EXTRACTED RECORDS:
--- START ---

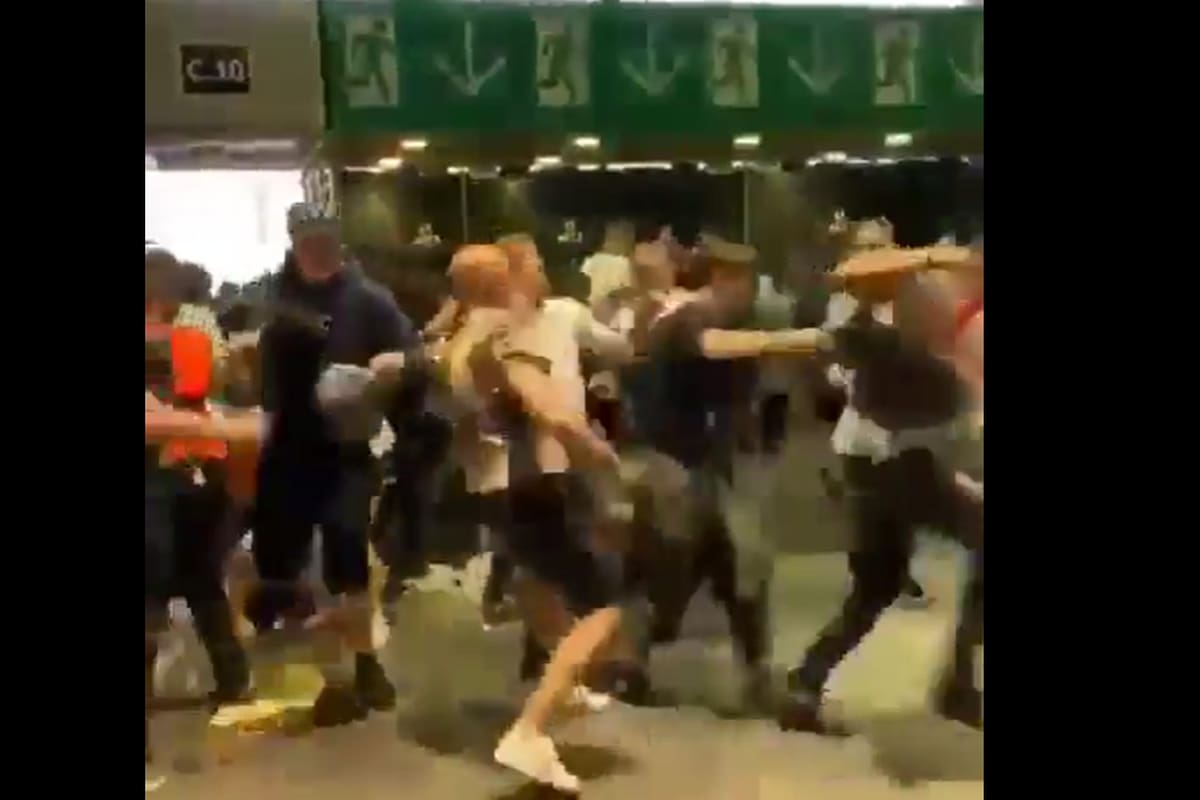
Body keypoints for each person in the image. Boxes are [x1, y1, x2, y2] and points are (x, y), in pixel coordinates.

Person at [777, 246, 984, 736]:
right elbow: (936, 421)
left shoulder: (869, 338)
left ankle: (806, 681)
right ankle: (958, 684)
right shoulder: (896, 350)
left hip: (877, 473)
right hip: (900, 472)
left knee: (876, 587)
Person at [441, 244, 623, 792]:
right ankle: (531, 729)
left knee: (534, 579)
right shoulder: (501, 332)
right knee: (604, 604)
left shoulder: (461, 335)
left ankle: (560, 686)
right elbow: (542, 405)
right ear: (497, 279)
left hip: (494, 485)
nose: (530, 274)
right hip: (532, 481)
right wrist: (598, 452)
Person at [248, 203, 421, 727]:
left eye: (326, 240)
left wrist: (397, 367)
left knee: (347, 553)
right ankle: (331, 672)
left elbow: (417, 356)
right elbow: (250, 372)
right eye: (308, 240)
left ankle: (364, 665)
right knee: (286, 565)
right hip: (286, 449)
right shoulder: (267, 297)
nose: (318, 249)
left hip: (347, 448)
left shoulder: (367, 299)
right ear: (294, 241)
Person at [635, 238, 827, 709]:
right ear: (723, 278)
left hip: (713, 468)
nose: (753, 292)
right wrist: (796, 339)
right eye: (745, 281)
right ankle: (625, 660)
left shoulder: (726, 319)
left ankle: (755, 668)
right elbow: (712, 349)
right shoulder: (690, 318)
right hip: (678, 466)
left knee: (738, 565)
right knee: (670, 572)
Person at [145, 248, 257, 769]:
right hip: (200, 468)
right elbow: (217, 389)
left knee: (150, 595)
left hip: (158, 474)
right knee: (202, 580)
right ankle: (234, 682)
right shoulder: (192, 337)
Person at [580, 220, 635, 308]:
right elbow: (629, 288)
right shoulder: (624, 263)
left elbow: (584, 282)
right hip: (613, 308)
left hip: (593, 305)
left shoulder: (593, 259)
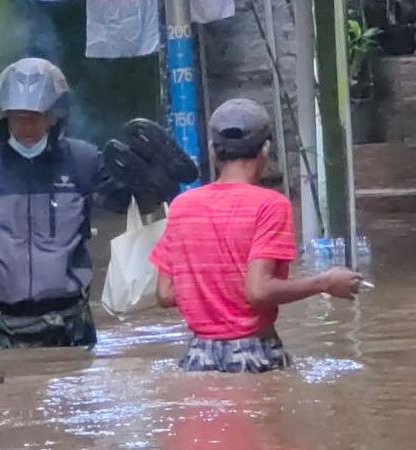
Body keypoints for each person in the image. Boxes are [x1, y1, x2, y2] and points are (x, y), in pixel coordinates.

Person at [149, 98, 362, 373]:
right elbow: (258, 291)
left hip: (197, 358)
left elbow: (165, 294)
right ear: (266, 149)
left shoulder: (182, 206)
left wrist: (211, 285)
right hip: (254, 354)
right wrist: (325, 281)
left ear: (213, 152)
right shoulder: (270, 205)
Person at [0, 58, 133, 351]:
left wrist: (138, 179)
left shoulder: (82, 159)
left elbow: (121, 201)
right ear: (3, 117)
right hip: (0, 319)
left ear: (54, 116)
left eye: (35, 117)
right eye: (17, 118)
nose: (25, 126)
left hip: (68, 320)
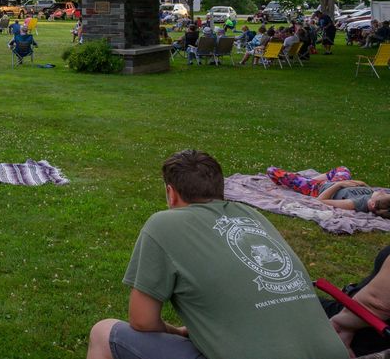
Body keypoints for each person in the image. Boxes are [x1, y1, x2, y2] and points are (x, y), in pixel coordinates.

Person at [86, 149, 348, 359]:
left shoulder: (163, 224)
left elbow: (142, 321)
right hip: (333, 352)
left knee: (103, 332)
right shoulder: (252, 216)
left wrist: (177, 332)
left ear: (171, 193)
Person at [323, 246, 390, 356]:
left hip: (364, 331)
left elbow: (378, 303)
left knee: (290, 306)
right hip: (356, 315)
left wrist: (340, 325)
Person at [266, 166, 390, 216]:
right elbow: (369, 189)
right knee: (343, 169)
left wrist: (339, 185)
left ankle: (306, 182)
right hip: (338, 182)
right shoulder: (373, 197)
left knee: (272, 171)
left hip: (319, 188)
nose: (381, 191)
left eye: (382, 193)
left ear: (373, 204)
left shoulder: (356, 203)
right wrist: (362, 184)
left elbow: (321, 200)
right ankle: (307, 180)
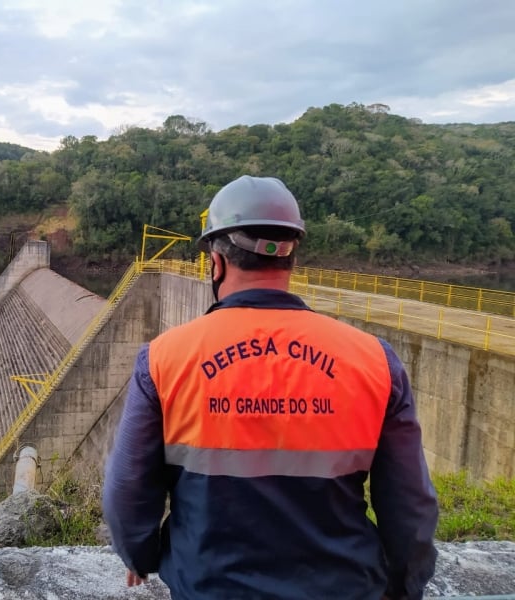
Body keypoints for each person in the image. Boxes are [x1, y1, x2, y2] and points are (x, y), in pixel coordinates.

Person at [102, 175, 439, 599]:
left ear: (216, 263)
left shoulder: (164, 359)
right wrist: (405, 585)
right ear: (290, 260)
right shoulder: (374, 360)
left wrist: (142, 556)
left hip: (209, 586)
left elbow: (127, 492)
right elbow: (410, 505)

--- END ---

TRY IT: Ending at the line with "left knee: (534, 579)", reproduce exactly the lines that begin at the top of the data, and include no pictures.

WRITTEN REPLY:
Body keypoints for each person in the image. Boxes are [x1, y1, x2, y2] and points are (x, y), in pixel coordinates.

Person at [777, 246, 984, 736]:
right elbow: (936, 421)
left shoulder: (869, 338)
left ankle: (806, 681)
right ankle: (958, 684)
right shoulder: (896, 350)
left hip: (877, 473)
right hip: (900, 472)
left knee: (876, 587)
Person at [441, 244, 623, 792]:
right ankle: (531, 729)
left knee: (534, 579)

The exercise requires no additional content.